■ INSTRUCTION: Set each line of the records down again exactly, please.

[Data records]
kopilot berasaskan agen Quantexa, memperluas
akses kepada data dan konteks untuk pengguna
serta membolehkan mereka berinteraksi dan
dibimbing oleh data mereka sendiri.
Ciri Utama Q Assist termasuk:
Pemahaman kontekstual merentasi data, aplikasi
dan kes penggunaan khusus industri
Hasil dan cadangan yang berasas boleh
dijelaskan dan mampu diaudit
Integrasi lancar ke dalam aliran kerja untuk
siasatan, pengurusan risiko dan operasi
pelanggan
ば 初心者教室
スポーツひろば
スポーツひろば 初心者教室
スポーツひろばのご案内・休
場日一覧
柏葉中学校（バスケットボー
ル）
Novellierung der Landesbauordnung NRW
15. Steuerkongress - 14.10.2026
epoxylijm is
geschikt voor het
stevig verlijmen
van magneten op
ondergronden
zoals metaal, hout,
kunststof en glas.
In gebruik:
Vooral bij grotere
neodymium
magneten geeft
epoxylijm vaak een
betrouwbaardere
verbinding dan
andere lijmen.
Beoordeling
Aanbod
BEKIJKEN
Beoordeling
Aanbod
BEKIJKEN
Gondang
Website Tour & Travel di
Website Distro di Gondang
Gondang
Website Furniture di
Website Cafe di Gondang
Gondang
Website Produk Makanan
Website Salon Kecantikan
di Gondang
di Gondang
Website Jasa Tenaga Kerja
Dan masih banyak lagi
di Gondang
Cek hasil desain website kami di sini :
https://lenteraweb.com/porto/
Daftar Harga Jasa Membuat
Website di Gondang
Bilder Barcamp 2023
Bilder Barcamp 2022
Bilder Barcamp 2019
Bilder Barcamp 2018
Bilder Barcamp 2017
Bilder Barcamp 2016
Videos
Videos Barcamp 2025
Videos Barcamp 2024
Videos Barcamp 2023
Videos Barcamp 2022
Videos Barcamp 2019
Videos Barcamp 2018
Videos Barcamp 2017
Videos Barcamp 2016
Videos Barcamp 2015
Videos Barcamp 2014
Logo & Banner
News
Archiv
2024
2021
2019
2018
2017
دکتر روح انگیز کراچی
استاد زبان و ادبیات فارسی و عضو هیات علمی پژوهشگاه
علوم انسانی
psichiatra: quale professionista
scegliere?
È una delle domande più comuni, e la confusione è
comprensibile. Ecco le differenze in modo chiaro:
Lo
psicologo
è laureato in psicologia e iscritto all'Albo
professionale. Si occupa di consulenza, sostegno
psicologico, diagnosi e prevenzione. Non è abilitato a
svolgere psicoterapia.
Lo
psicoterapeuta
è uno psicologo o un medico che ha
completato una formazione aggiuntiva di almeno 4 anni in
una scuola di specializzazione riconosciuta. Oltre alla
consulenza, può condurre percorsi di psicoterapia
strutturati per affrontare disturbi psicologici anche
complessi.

■ EXPECTED ANSWER:
kopilot berasaskan agen Quantexa, memperluas
akses kepada data dan konteks untuk pengguna
serta membolehkan mereka berinteraksi dan
dibimbing oleh data mereka sendiri.
Ciri Utama Q Assist termasuk:
Pemahaman kontekstual merentasi data, aplikasi
dan kes penggunaan khusus industri
Hasil dan cadangan yang berasas boleh
dijelaskan dan mampu diaudit
Integrasi lancar ke dalam aliran kerja untuk
siasatan, pengurusan risiko dan operasi
pelanggan
ば 初心者教室
スポーツひろば
スポーツひろば 初心者教室
スポーツひろばのご案内・休
場日一覧
柏葉中学校（バスケットボー
ル）
Novellierung der Landesbauordnung NRW
15. Steuerkongress - 14.10.2026
epoxylijm is
geschikt voor het
stevig verlijmen
van magneten op
ondergronden
zoals metaal, hout,
kunststof en glas.
In gebruik:
Vooral bij grotere
neodymium
magneten geeft
epoxylijm vaak een
betrouwbaardere
verbinding dan
andere lijmen.
Beoordeling
Aanbod
BEKIJKEN
Beoordeling
Aanbod
BEKIJKEN
Gondang
Website Tour & Travel di
Website Distro di Gondang
Gondang
Website Furniture di
Website Cafe di Gondang
Gondang
Website Produk Makanan
Website Salon Kecantikan
di Gondang
di Gondang
Website Jasa Tenaga Kerja
Dan masih banyak lagi
di Gondang
Cek hasil desain website kami di sini :
https://lenteraweb.com/porto/
Daftar Harga Jasa Membuat
Website di Gondang
Bilder Barcamp 2023
Bilder Barcamp 2022
Bilder Barcamp 2019
Bilder Barcamp 2018
Bilder Barcamp 2017
Bilder Barcamp 2016
Videos
Videos Barcamp 2025
Videos Barcamp 2024
Videos Barcamp 2023
Videos Barcamp 2022
Videos Barcamp 2019
Videos Barcamp 2018
Videos Barcamp 2017
Videos Barcamp 2016
Videos Barcamp 2015
Videos Barcamp 2014
Logo & Banner
News
Archiv
2024
2021
2019
2018
2017
دکتر روح انگیز کراچی
استاد زبان و ادبیات فارسی و عضو هیات علمی پژوهشگاه
علوم انسانی
psichiatra: quale professionista
scegliere?
È una delle domande più comuni, e la confusione è
comprensibile. Ecco le differenze in modo chiaro:
Lo
psicologo
è laureato in psicologia e iscritto all'Albo
professionale. Si occupa di consulenza, sostegno
psicologico, diagnosi e prevenzione. Non è abilitato a
svolgere psicoterapia.
Lo
psicoterapeuta
è uno psicologo o un medico che ha
completato una formazione aggiuntiva di almeno 4 anni in
una scuola di specializzazione riconosciuta. Oltre alla
consulenza, può condurre percorsi di psicoterapia
strutturati per affrontare disturbi psicologici anche
complessi.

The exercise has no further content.